According to the Centers for Disease Control and Prevention (CDC), 15.5 million men in the US have diabetes, and 1-in-2 of those men have sexual problems caused by diabetes. In fact, erectile dysfunction (ED) can be the first symptom of diabetes—particularly in men ages 45 and younger—even before diabetes is diagnosed. Men who already have diabetes may experience ED 10 – 15 years earlier than men without diabetes. Although ED is common and affects men of all races, African-American men seem to be hardest hit.
Erectile dysfunction is a condition in which you are unable to get or keep an erection firm enough for satisfactory sexual intercourse. You have ED when you can get an erection sometimes, but not every time you want to have sex; you can get an erection, but it does not last long enough for sexual satisfaction, or you are unable to get an erection at any time.

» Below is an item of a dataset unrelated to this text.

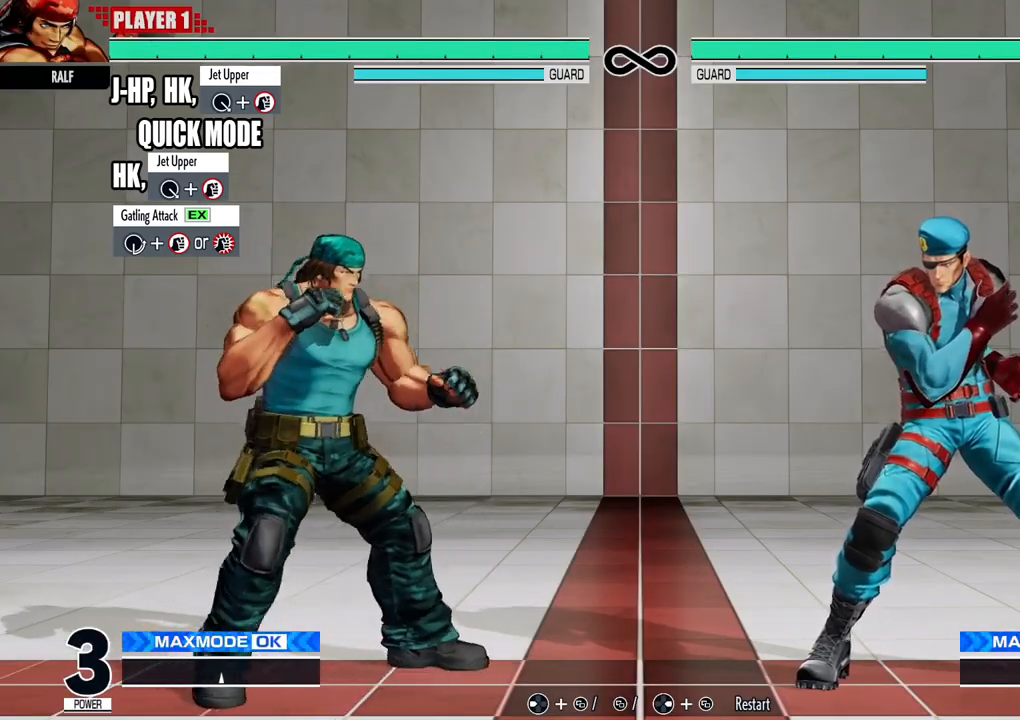
Gameplay with a controller (Xbox layout); each line is a JSON object with the inputs held at the frame after it. "events" lists button and stick changes between this image and that frame as [ms after this image, input, new state], when the widget could be followed in between. Not read: left_stick right_stick.
{"buttons": ["DPAD_RIGHT"], "events": [[484, "DPAD_RIGHT", "down"]]}
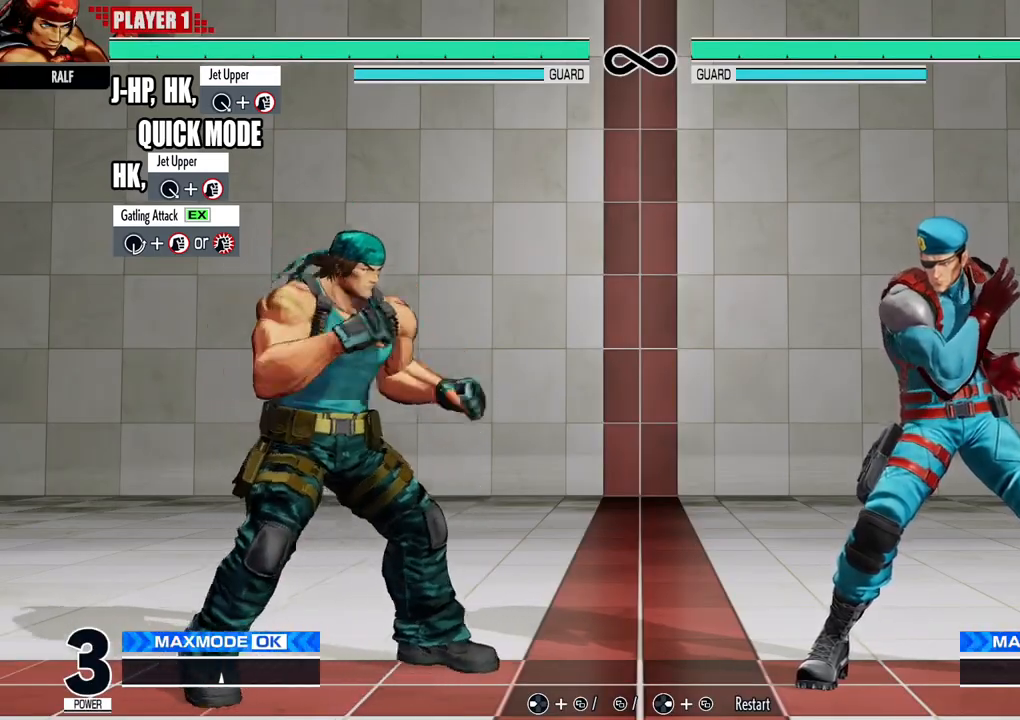
{"buttons": ["DPAD_RIGHT"], "events": []}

Diabetic neuropathy—damage to the nerves in the body, can cause ED. Neuropathy is a complication of diabetes caused by high blood glucose levels and high levels of fats, such as triglycerides in the blood. Poor diabetes control can damage the nerves and blood vessels in the body. Nerve damage and poor blood flow to the penis can lead to difficulty with arousal and the ability to get and maintain a rigid erection.
Your chances of developing diabetic neuropathy also increase if you are over the age of 40, have high blood pressure or kidney disease, are overweight, physically inactive, abuse alcohol, or smoke. Certain medications, psychological factors, and hormonal deficiencies can also cause ED.